Jobs and other economic activities are increased because of sports. Food vendors, clothing manufacturers, construction workers, doctors, hoteliers, etc. are all needed when sporting events are held regularly increasing number of employed people. But the sporting activity in itself is a big money spinner with sports being more professional and sportsmen earning huge amounts of money. As a matter of fact, Sports acts as a quick means to escape poverty. There are numerous stories littered in our country and beyond on how sports changed the social and financial status of individuals.
Poor education is also one problem that is solved by sports. One constant in sports is travel and this brings about an informal education in teaching one about different people, places and cultures. In fact the level of enlightenment one gets as a result of these sports interaction cannot be quantified justifiably with words. Formal education is also easily achievable when sports is encouraged as many schools home and abroad have scholarships for talented sportsmen and women. They know that these people would bring pride and prestige to their schools and so design programs for them where they can harness their talent as well as get a sound education.
Despite the merits of these arguments in support of expenditure on sports project by the NDDC, we have to remember that what is good is not always right, and what is right is not always good.
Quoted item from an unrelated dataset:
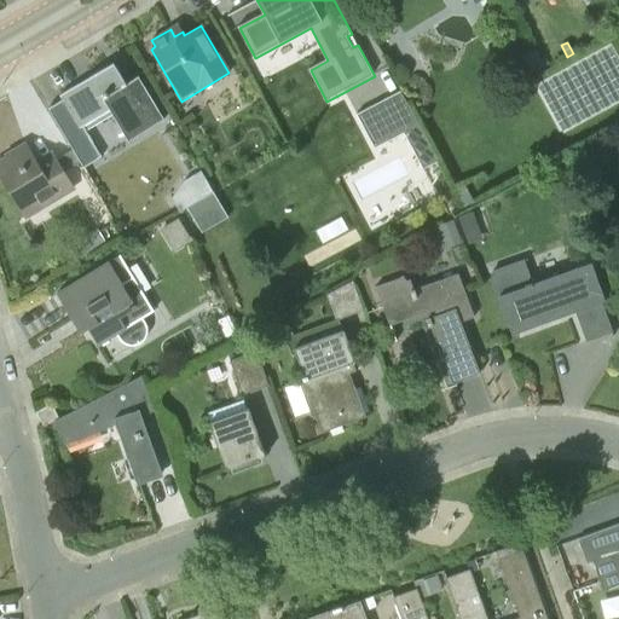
[(545,64),(534,48),(520,57),(531,74),(545,64)]
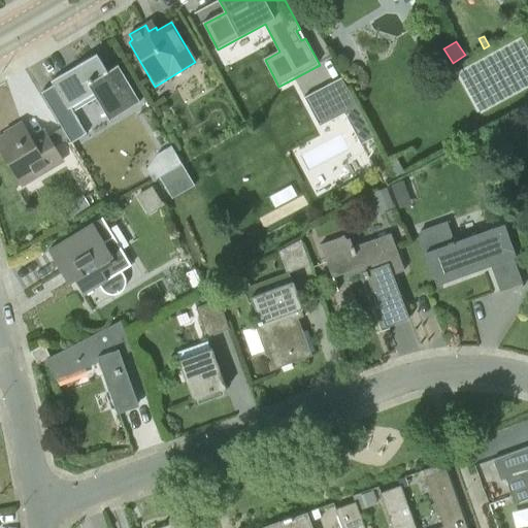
[(113,81),(97,54),(51,81),(53,85),(41,92),(64,132),(75,125),(68,110),(93,95),(107,120),(139,101),(124,74),(113,81)]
In this case we have to look at the laws and the functions of the NDDC as prescribed by the Act that set it up. Niger-Delta Development Commission (Establishment etc.) Act of 2000 states clearly in part 2 section 7, as its function that the commission shall conceive, plan and implement, in accordance with set rules and regulations, projects and programmes for the sustainable development of tie Niger-Delta area in the field of transportation including roads, jetties and waterways, health, education, employment, industrialization, agriculture and fisheries, housing and urban development, water supply, electricity and telecommunications; Sports is conspicuously left out. Though people will argue that projects in sports could fall under education and perhaps employment but seeing that the act stipulates a structure with eleven directorates namely: Administration and Human Resources; Community and Rural Development; Utilities Infrastructural Development and Waterways; Environmental Protection and Control; Finance and Supply; Agriculture and Fisheries; Planning, Research, Statistics and Management Information System; Legal Services; Education, Health and Social Services; Commercial and Industrial Development, and Projects Monitoring and Supervision. None for sports.
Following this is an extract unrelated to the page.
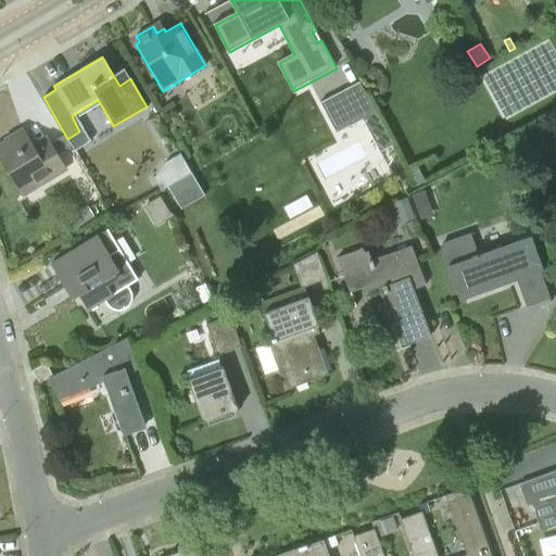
[(395,147),(362,81),(321,103),(338,135),(364,122),(381,154),(395,147)]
While one can postulate that the Directorate of Education, Health and Social services can oversee projects in Sports, it would be a long shot to hope that the director would be a sports person or a professional who will see his or her interest in sports more important than that of education, health or social services.
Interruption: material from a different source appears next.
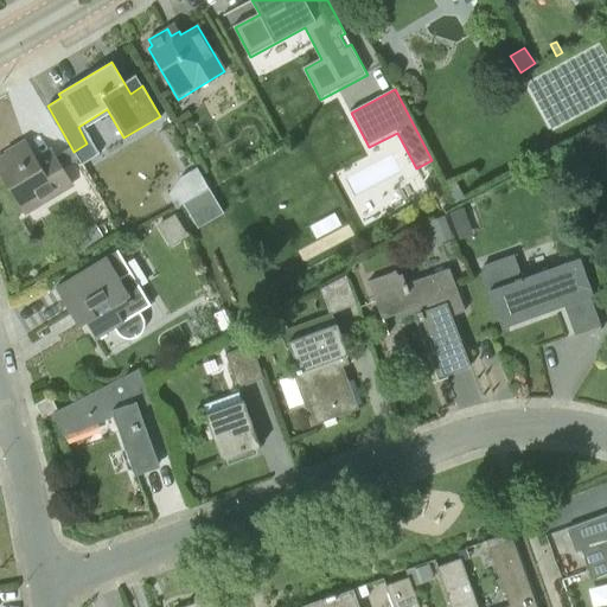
[(40,166),(25,142),(7,153),(8,155),(0,159),(0,170),(17,198),(25,213),(43,203),(72,185),(56,157),(40,166)]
So if sports were to get a priority in the NDDC funds, it would need its own directorate and that, I think will bring us to a huge inflection point and I believe that means that we change the rules by amending the act. This in itself, knowing our interests, is an Augean task. The last time the senate sent a bill to amend the NDDC Act was in 2017 and the recommended amendments were more political than developmental.
So for now, while the problems of the region lingers on and the funds earmarked for its development runs into trillions of Naira, we can enjoy the drama and spectacle that the hearings in the national assembly will bring because at least for now, there is no sport to enjoy there.